TASK GOAL | Would you please copy the part of the material below that opens with the line containing "Anlagenqualifizierung. Ebenso qualifizieren" and closes with the line containing "Anlagen & Utilities"? Copy it exactly, and only it.

RECORDED INFORMATION |

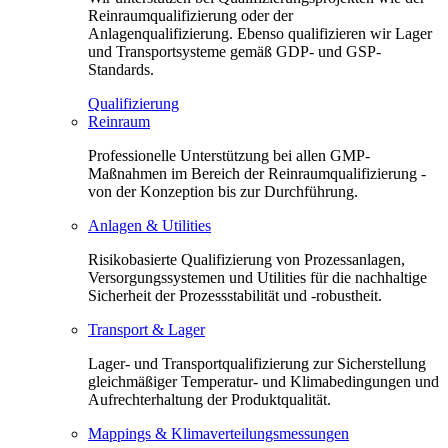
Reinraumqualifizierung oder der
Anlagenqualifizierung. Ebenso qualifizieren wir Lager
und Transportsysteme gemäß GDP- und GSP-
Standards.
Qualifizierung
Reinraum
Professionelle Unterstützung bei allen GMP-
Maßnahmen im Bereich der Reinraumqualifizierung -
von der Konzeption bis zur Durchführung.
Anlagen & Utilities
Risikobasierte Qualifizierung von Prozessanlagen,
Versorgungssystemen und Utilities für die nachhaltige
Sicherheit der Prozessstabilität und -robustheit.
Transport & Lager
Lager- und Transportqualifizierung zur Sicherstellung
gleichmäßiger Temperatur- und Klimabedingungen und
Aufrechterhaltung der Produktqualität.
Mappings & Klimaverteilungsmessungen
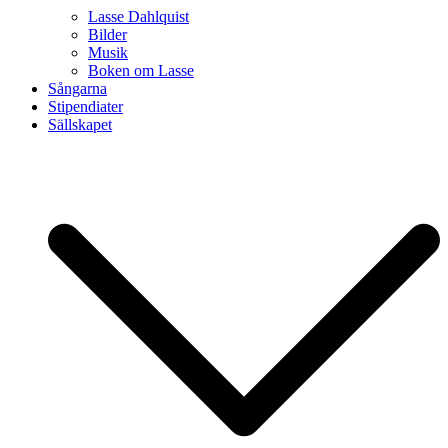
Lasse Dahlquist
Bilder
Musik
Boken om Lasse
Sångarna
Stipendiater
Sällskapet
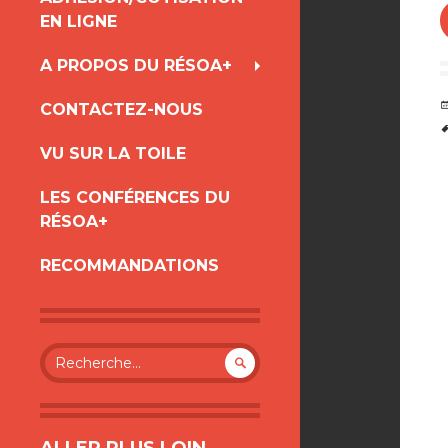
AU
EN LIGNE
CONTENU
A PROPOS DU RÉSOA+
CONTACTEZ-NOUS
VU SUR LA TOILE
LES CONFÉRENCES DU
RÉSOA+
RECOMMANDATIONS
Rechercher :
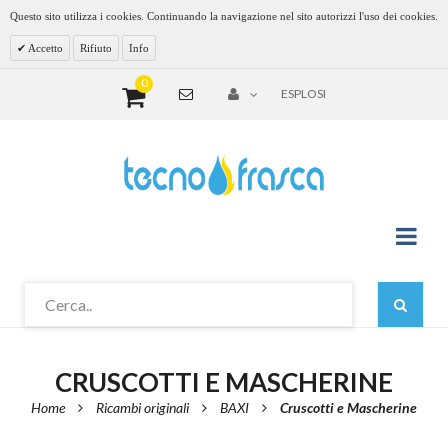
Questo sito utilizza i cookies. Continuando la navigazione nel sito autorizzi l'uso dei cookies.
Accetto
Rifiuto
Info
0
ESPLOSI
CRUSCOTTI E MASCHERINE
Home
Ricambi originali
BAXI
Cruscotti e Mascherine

WRITTEN RESPONSE |
Anlagenqualifizierung. Ebenso qualifizieren wir Lager
und Transportsysteme gemäß GDP- und GSP-
Standards.
Qualifizierung
Reinraum
Professionelle Unterstützung bei allen GMP-
Maßnahmen im Bereich der Reinraumqualifizierung -
von der Konzeption bis zur Durchführung.
Anlagen & Utilities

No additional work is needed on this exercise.